— Directive A —
Reproduce word for word the lines of the listing below, from the line containing "scientific name: Pluvialis squatarola" up to and including the final line of the listing.
** BEGIN Selected excerpt **
Time complexity: O( S*(M + N * (min(N, M))
Auxiliary Space: O(S*N), for dp array

Efficient approach : Space optimization

In previous approach the current value dp[i][j] is only depend upon the current and previous row values of DP. So to optimize the space complexity we use a single 1D array to store the computations.

Implementation steps:

  • Create a 1D vector dp of size N+1.
  • Set a base case by initializing the values of DP .
  • Now iterate over subproblems by the help of nested loop and get the current value from previous computations.
  • Now Create a temporary 1d vector new_dp used to store the current values from previous computations.
  • After every iteration assign the value of new_dp to dp for further iteration.
  • At last return and print the final answer stored in dp[N].

Implementation: 

C++

#include <bits/stdc++.h>
using namespace std;
 
// Function for computing the
// maximum sum at the top of
// the stacks after popping at
// most N elements from S stack
int maximumSum(int S, int M, int N,
        vector<vector<int> >& stacks)
{
    // Constructing a dp vector of size N+1
    vector<int> dp(N + 1, INT_MIN);
 
    // Initialize the 0th index
    dp[0] = 0;
 
    // Loop over all i stacks
    for (int i = 0; i < S; i++) {
        vector<int> new_dp(N + 1, INT_MIN);
        for (int j = 0; j <= N; j++) {
            for (int k = 0; k <= min(j, M); k++) {
 
                // Store the maximum of
                // popping j elements
                // up to the current stack
                // by popping k elements
                // from current stack and
                // j - k elements from all
                // previous stacks combined
                new_dp[j] = max(new_dp[j], stacks[i][k] + dp[j - k]);
            }
        }
        dp = new_dp;
    }
 
    // dp[N] has the maximum sum
    return dp[N];
}
 
// Driver Program
int main()
{
    // Number of stacks
    int S = 2;
    // Length of each stack
    int M = 4;
 
    vector<vector<int> > stacks = {
        { 2, 6, 4, 5 },
        { 1, 6, 15, 10 }
    };
 
    // Maximum elements that
    // can be popped
    int N = 3;
 
    cout << maximumSum(S, M, N, stacks);
 
    return 0;
}
// --- by bhardwajji

                    

Java

import java.util.*;
 
public class Main {
    static int maximumSum(int S, int M, int N,
                          List<List<Integer> > stacks)
    {
        // Constructing a dp vector of size N+1
        List<Integer> dp = new ArrayList<>(
            Collections.nCopies(N + 1, Integer.MIN_VALUE));
 
        // Initialize the 0th index
        dp.set(0, 0);
 
        // Loop over all i stacks
        for (int i = 0; i < S; i++) {
            List<Integer> new_dp
                = new ArrayList<>(Collections.nCopies(
                    N + 1, Integer.MIN_VALUE));
            for (int j = 0; j <= N; j++) {
                for (int k = 0; k <= Math.min(j, M); k++) {
 
                    // Store the maximum of
                    // popping j elements
                    // up to the current stack
                    // by popping k elements
                    // from current stack and
                    // j - k elements from all
                    // previous stacks combined
                    new_dp.set(
                        j, Math.max(new_dp.get(j),
                                    stacks.get(i).get(k)
** END Selected excerpt **
** BEGIN Records for this exercise **
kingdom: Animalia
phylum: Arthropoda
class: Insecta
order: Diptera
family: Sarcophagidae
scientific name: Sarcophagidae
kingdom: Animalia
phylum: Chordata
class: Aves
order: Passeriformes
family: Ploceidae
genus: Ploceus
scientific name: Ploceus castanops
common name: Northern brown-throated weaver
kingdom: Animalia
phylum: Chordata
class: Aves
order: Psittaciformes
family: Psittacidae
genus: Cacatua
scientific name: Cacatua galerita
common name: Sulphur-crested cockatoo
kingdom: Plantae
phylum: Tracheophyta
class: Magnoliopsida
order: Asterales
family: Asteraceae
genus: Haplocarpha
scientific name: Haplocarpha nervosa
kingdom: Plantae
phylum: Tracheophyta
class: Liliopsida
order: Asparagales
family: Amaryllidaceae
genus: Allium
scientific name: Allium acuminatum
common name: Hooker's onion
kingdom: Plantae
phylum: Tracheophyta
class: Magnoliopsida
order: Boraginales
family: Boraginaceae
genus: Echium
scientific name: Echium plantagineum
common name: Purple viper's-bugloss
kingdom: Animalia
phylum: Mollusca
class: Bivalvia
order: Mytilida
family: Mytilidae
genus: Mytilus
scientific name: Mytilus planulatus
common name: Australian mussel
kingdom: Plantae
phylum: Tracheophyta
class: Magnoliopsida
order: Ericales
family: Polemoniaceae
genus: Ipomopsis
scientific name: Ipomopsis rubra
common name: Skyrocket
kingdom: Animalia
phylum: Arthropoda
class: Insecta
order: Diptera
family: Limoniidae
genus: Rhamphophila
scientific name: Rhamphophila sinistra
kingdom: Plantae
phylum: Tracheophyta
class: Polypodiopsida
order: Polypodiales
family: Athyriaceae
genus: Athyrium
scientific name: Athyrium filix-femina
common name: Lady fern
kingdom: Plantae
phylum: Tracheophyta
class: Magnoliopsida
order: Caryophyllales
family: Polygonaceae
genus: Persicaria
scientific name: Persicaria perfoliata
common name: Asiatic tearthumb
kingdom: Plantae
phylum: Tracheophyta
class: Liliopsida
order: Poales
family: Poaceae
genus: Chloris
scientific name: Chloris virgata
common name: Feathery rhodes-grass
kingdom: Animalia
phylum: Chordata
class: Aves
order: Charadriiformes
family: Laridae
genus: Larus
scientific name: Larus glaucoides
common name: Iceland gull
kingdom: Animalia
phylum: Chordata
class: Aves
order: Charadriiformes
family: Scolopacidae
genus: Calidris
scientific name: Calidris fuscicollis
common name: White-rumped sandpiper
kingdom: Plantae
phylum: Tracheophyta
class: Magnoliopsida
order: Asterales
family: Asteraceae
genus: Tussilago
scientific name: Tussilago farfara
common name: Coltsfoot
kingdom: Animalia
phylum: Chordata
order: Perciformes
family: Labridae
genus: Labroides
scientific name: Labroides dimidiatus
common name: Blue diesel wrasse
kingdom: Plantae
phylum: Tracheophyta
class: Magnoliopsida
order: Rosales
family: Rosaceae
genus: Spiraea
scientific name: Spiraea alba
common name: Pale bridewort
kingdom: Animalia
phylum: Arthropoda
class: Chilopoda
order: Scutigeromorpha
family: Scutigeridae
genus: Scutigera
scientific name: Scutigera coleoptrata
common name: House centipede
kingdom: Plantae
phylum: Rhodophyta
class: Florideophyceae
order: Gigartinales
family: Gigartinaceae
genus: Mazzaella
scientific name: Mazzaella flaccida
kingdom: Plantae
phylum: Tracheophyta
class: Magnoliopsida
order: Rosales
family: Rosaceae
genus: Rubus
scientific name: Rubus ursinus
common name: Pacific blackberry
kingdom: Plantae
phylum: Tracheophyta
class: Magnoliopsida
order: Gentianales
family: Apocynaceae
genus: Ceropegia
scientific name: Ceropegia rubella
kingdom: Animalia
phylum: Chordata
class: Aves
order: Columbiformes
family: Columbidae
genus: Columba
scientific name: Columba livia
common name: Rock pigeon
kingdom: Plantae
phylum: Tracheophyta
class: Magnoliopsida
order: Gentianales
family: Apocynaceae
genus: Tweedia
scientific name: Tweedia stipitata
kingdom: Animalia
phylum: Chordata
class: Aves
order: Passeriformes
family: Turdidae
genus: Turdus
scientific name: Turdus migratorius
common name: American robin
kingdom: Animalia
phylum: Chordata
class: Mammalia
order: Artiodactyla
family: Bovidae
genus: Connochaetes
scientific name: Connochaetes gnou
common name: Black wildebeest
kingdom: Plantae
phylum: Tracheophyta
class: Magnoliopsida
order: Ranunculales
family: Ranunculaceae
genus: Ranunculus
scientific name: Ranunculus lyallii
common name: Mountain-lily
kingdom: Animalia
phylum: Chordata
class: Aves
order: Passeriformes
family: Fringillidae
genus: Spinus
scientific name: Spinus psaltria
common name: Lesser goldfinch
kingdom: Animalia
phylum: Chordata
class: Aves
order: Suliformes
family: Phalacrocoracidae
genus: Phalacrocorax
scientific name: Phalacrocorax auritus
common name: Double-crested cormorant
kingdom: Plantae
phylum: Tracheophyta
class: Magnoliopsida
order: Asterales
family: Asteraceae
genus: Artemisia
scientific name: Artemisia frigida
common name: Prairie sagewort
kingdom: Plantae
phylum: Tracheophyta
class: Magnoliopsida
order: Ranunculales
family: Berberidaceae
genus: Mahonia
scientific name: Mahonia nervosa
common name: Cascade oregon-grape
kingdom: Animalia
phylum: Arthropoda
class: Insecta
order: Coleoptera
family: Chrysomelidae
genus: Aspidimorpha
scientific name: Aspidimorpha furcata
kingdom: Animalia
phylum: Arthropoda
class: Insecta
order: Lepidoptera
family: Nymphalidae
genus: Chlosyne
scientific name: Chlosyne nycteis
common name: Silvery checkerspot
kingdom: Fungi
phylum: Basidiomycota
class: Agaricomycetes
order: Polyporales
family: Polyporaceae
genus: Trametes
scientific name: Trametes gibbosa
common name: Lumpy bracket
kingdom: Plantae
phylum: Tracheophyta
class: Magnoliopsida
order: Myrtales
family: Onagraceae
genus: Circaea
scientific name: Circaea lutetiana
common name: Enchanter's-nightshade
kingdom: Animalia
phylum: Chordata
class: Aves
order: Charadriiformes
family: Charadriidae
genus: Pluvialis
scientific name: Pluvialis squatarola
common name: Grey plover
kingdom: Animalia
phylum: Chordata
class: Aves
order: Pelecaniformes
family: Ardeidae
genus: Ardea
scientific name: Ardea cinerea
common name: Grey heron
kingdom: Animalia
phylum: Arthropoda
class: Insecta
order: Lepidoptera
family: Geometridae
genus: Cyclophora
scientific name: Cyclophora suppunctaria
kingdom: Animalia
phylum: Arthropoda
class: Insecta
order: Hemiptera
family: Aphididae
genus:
** END Records for this exercise **
— Directive B —
Quote the space-optimization text above, from "In previous approach" up to and including "store the computations.".

— Written answer A —
scientific name: Pluvialis squatarola
common name: Grey plover
kingdom: Animalia
phylum: Chordata
class: Aves
order: Pelecaniformes
family: Ardeidae
genus: Ardea
scientific name: Ardea cinerea
common name: Grey heron
kingdom: Animalia
phylum: Arthropoda
class: Insecta
order: Lepidoptera
family: Geometridae
genus: Cyclophora
scientific name: Cyclophora suppunctaria
kingdom: Animalia
phylum: Arthropoda
class: Insecta
order: Hemiptera
family: Aphididae
genus:

— Written answer B —
In previous approach the current value dp[i][j] is only depend upon the current and previous row values of DP. So to optimize the space complexity we use a single 1D array to store the computations.